Violin acoustics is an area of study within musical acoustics concerned with how the sound of a violin is created as the result of interactions between its many parts. These acoustic qualities are similar to those of other members of the violin family, such as the viola.

The energy of a vibrating string is transmitted through the bridge to the body of the violin, which allows the sound to radiate into the surrounding air. Both ends of a violin string are effectively stationary, allowing for the creation of standing waves. A range of simultaneously produced harmonics each affect the timbre, but only the fundamental frequency is heard. The frequency of a note can be raised by the increasing the string's tension, or decreasing its length or mass. The number of harmonics present in the tone can be reduced, for instance by the using the left hand to shorten the string length. The loudness and timbre of each of the strings is not the same, and the material used affects sound quality and ease of articulation. Violin strings were originally made from catgut but are now usually made of steel or a synthetic material. Most strings are wound with metal to increase their mass while avoiding excess thickness.

┄┄┄┄┄┄

## [Exercise instructions]
A) Could you switch "viola" to "cello" in the violin acoustics text and write out the passage that opens with "Violin acoustics is" and closes with "as the viola."?
B) Can you resume the violin acoustics text from where it stops, picking up after its final sentence?

## [Record list]
┄┄┄┄┄┄

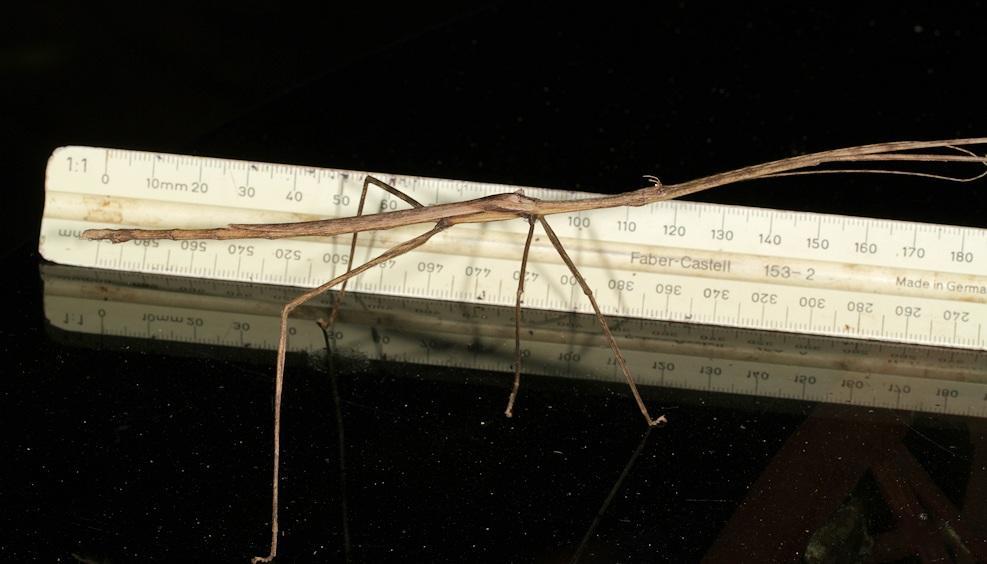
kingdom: Animalia
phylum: Arthropoda
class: Insecta
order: Phasmida
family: Diapheromeridae
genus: Bactrododema
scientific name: Bactrododema tiaratum
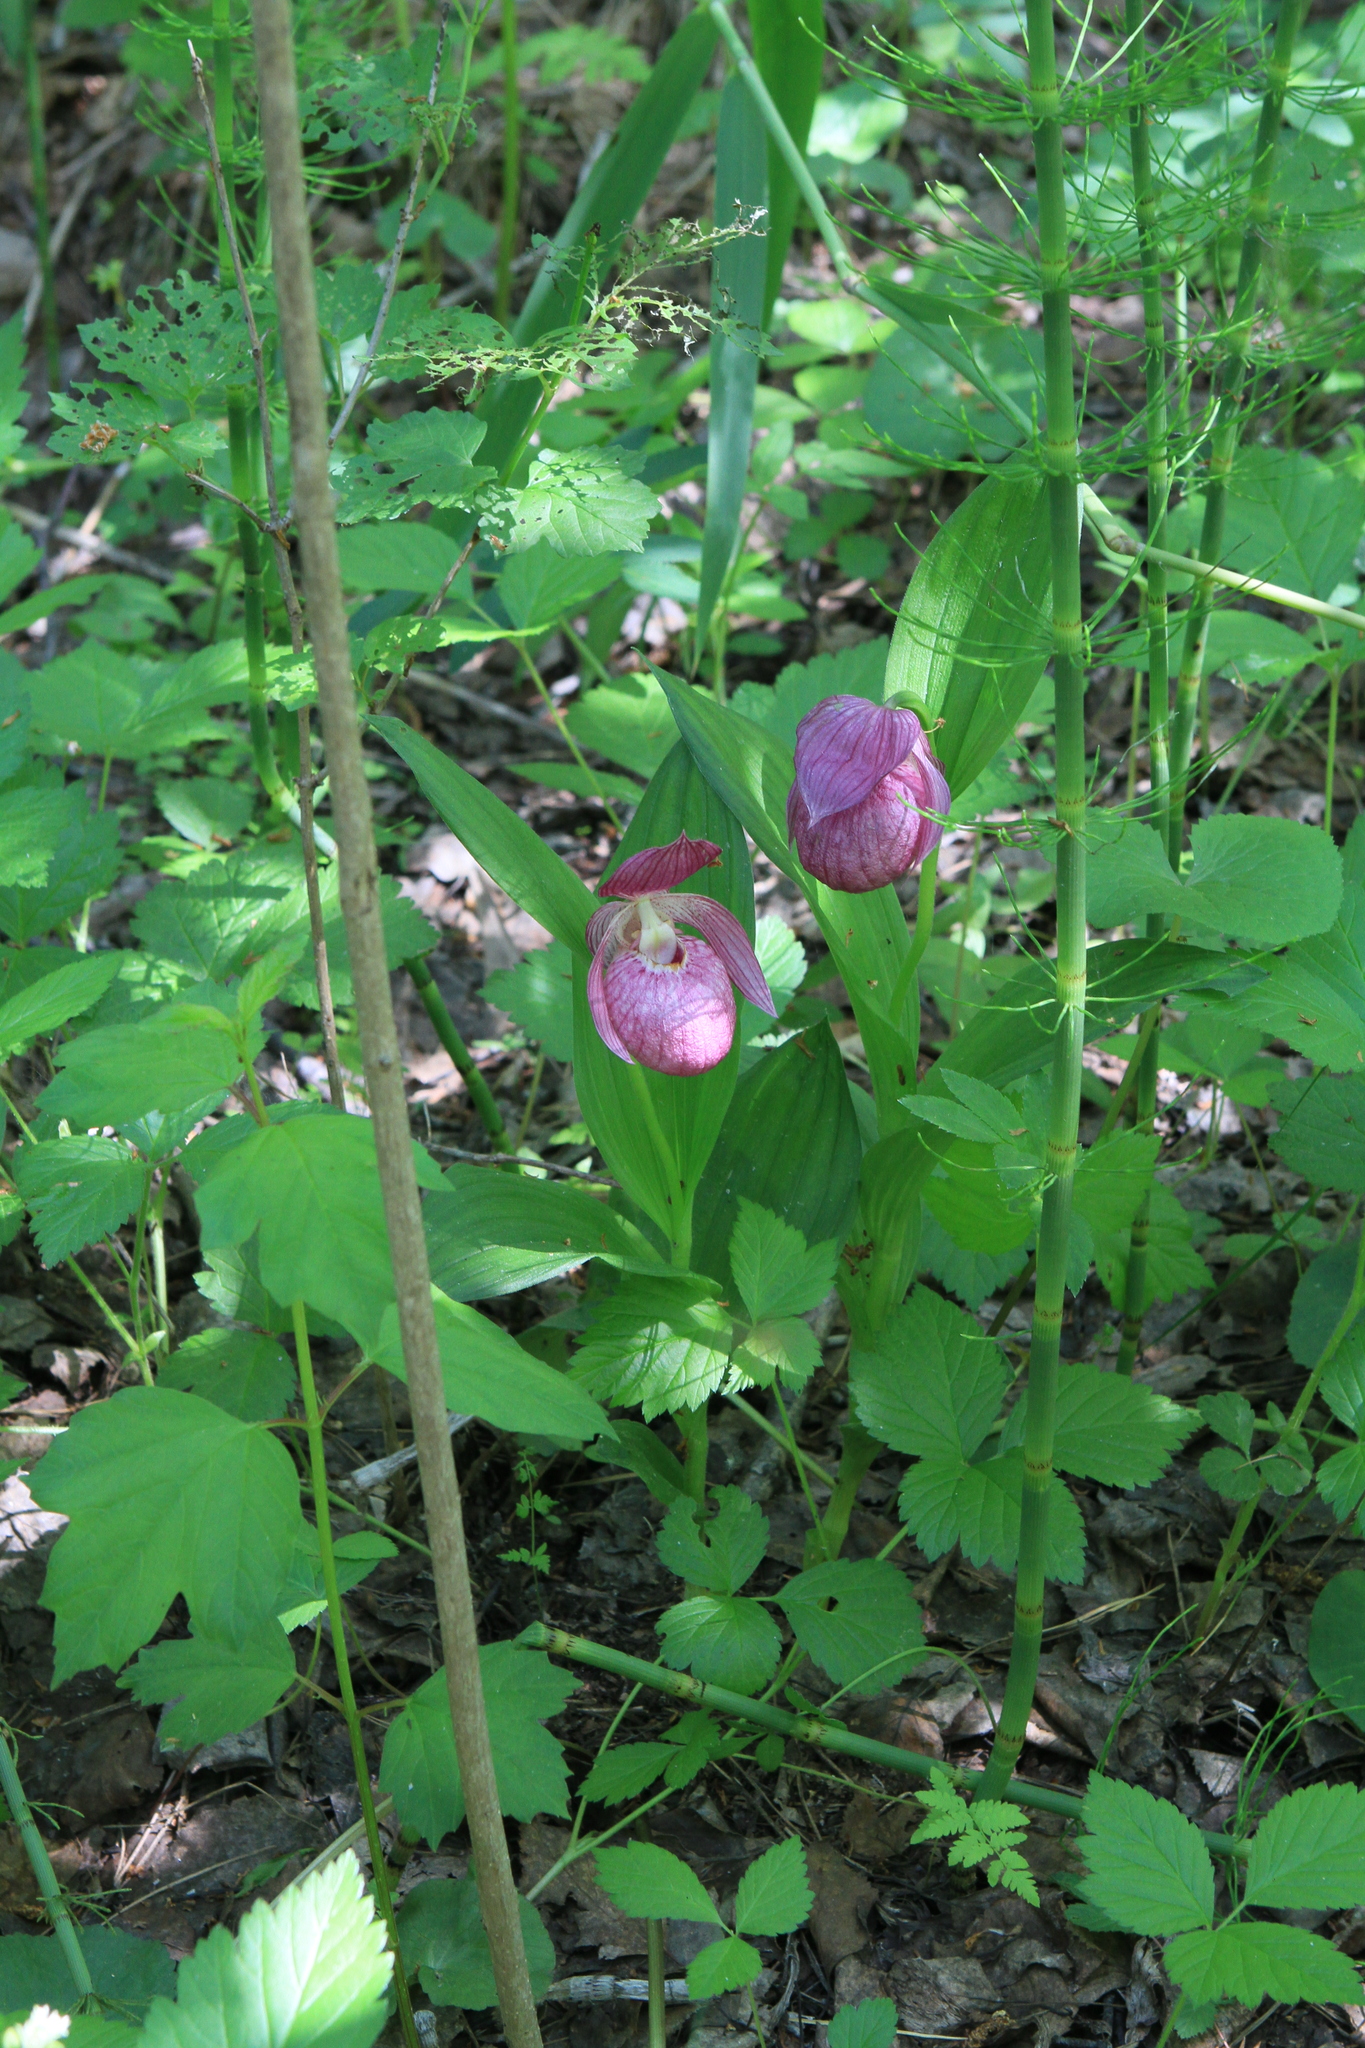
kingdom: Plantae
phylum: Tracheophyta
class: Liliopsida
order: Asparagales
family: Orchidaceae
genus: Cypripedium
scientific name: Cypripedium macranthos
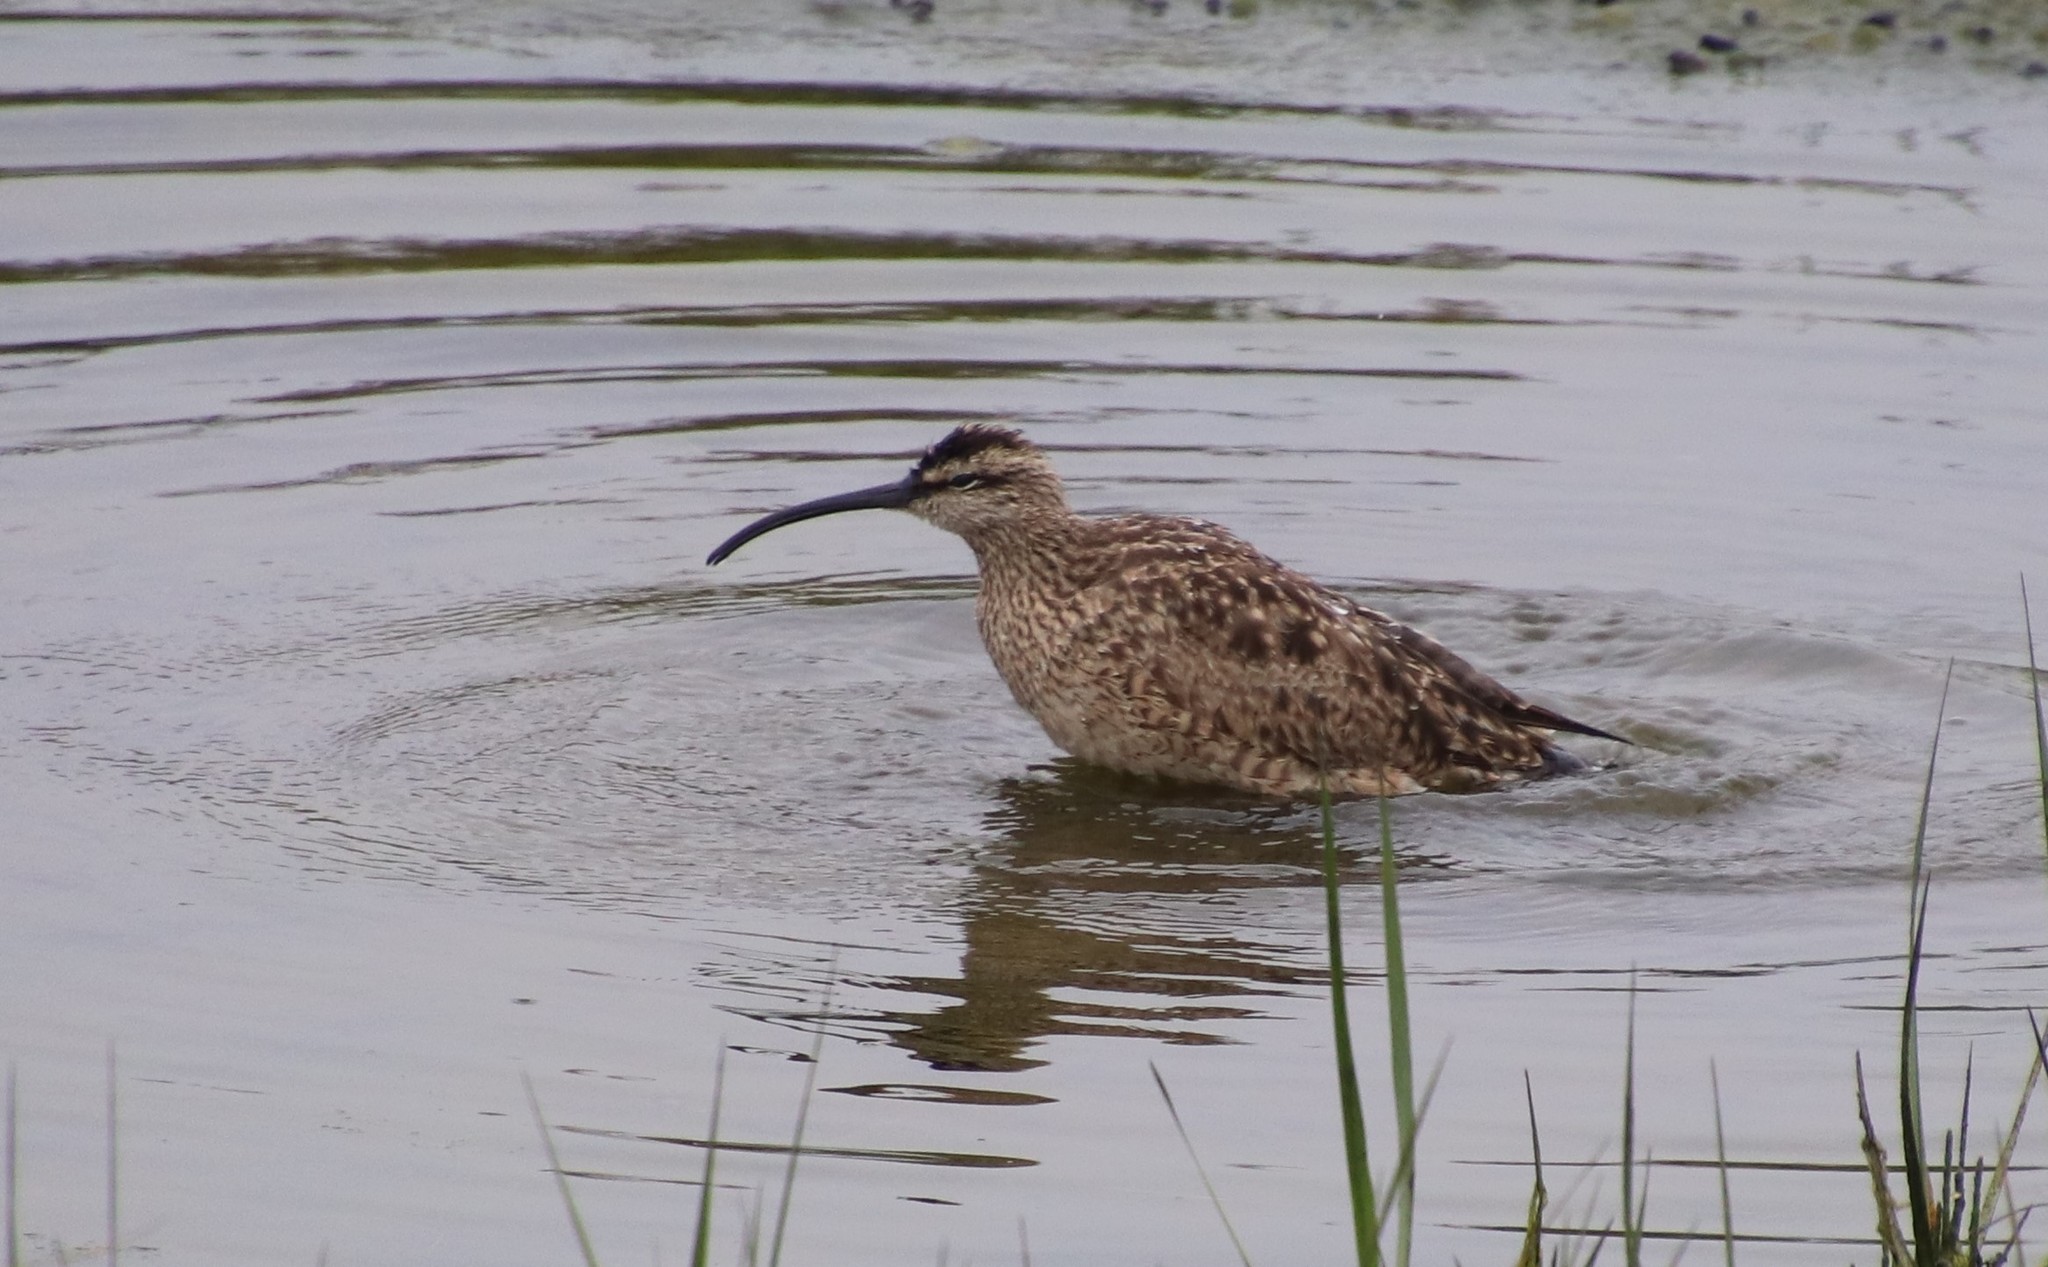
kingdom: Animalia
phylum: Chordata
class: Aves
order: Charadriiformes
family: Scolopacidae
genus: Numenius
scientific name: Numenius phaeopus
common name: Whimbrel
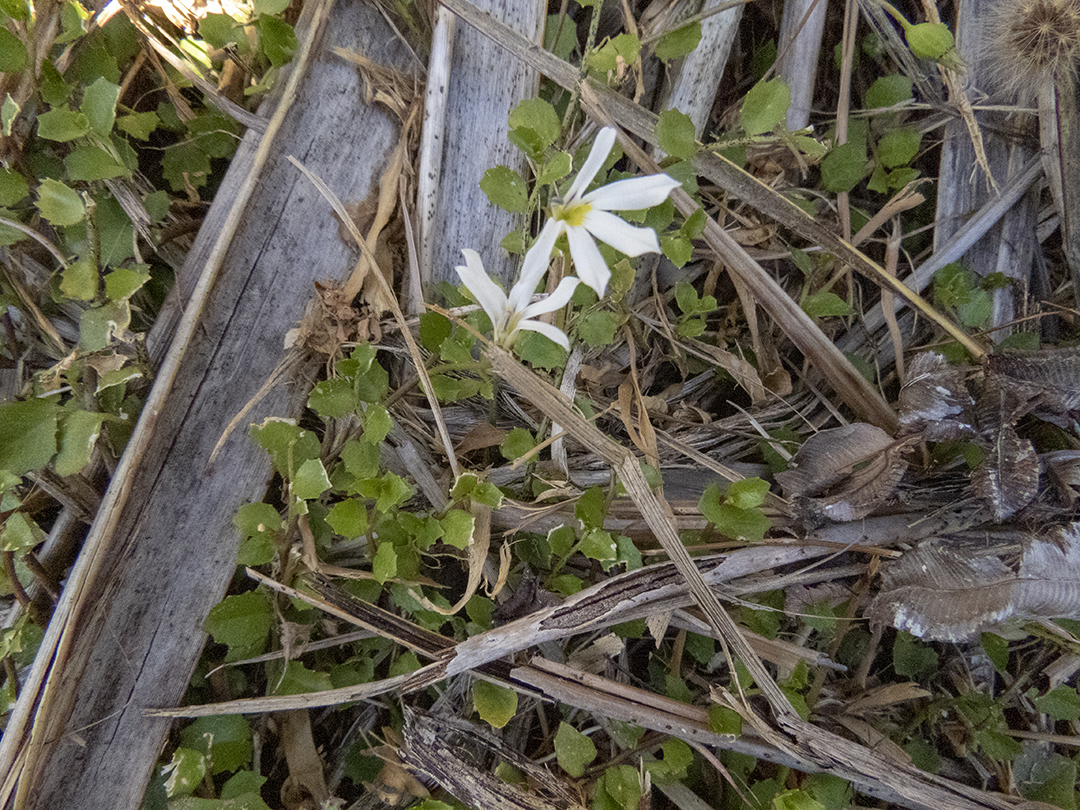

┄┄┄┄┄┄

## [The answers]
A)
Violin acoustics is an area of study within musical acoustics concerned with how the sound of a violin is created as the result of interactions between its many parts. These acoustic qualities are similar to those of other members of the violin family, such as the cello.

B)
During a bow stroke, the string is pulled until the string's tension causes it to return, after which it receives energy again from the bow. Violin players can control bow speed, the force used, the position of the bow on the string, and the amount of hair in contact with the string. The static forces acting on the bridge, which supports one end of the strings' playing length, are large: dynamic forces acting on the bridge force it to rock back and forth, which causes the vibrations from the strings to be transmitted. A violin's body is strong enough to resist the tension from the strings, but also light enough to vibrate properly. It is made of two arched wooden plates with ribs around the sides and has two f-holes on either side of the bridge. It acts as a sound box to couple the vibration of strings to the surrounding air, with the different parts of the body all respond differently to the notes that are played, and every part (including the bass bar concealed inside) contributing to the violin's characteristic sound. In comparison to when a string is bowed, a plucked string dampens more quickly.


The other members of the violin family have different, but similar timbres. The viola and the double bass’s characteristics contribute to them being used less in the orchestra as solo instruments, in contrast to the cello (violoncello), which is not adversely affected by having the optimum dimensions to correspond with the pitch of its open strings.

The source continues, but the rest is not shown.